運送業では、多様な雇用形態の従業員が働いており、労働時間の形態も異なるため、他業種に比べて勤怠管理が煩雑になります。そのことにより、以下のような運送業特有の課題も抱えています。

  • ドライバーの労働時間が把握できない
  • 労務管理の負担が大きい
  • 有給管理が煩雑
  • 不正打刻が起こりやすい

ドライバーの労働時間が把握できない

一般的な会社員であれば、勤務時間が定まっていることがほとんどです。勤務先も固定のため、タイムカード打刻による勤怠管理で労働時間が把握できます。

一方でドライバーは現場への直行直帰であることがほとんどで、休憩のタイミングや労働時間もさまざまです。長距離ドライバーであれば、日付をまたいだ勤務も頻繁に発生するため、労働時間の把握が難しい状況です。

また、後日まとめて勤怠の報告をする場合、ドライバー個人の記憶に頼った自己申告となるため、正確性に乏しい点も問題となります。

労務管理の負担が大きい

運送業では、従業員の働き方がさまざまです。ドライバーの他、ピッキング(仕分け)、在庫管理、事務など業務内容は多岐に渡り、部署ごとに稼働時間帯や労働日がバラバラで、集計作業が煩雑になります。

特にドライバーにおいては、時間外労働や深夜労働が日常的に発生します。不規則な勤務時間の集計を手作業で計算すると、転記ミスや計算ミスなどの担当者によるヒューマンエラーが発生しやすくなります。

その結果、意図せず本来支払うべき給与が不足していたり逆に払い過ぎたりと、労務トラブルをから最悪訴訟問題に発展してしまう可能性もあります。

有給管理が煩雑

2019年4月の改正労働基準法施行により、企業には法定の年次有給休暇付与日数が10日以上の全ての労働者に対し、毎年5日以上の年次有給休暇を取得させる義務が課せられました。この義務は罰則付きであるため、有給管理は以前よりも重要になっています。

運送業の現場では、仕分け部門などに多いパート・アルバイトやドライバーなど、採用時期がバラバラであることが珍しくありません。よって、就業規則などで一斉付与の規定がない限り、付与のタイミングもバラバラに到来することになります。

また、従業員によって勤務日数・勤務時間が異なるため、付与すべき日数も異なり、個々人の取得状況を把握することも非常に困難となります。

不正打刻が起こりやすい

運送業では、管理監督者のいない早朝や深夜の時間帯でも会社が稼働していることが大半です。

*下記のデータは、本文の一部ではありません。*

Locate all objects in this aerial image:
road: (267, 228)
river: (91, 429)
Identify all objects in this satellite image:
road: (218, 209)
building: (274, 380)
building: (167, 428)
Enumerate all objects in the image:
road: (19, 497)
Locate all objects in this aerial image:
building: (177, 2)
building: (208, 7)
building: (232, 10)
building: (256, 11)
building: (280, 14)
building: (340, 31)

そのため、先に出社もしくは後から退社する他の従業員に代理で打刻を依頼する、いわゆる不正打刻が発生する可能性があります。

また、移動中のドライバーが、正規の休憩時間より多めに休憩していても、打刻上は判別しようがありません。

アナログな勤怠管理では、こうした不正防止は従業員のモラルに頼るしかありません。不正を野放しにすると、無駄な人件費がかかるばかりか、真面目に働いている社員が不公平感を抱いてしまい、モチベーションの低下や離職につながってしまう場合もあります。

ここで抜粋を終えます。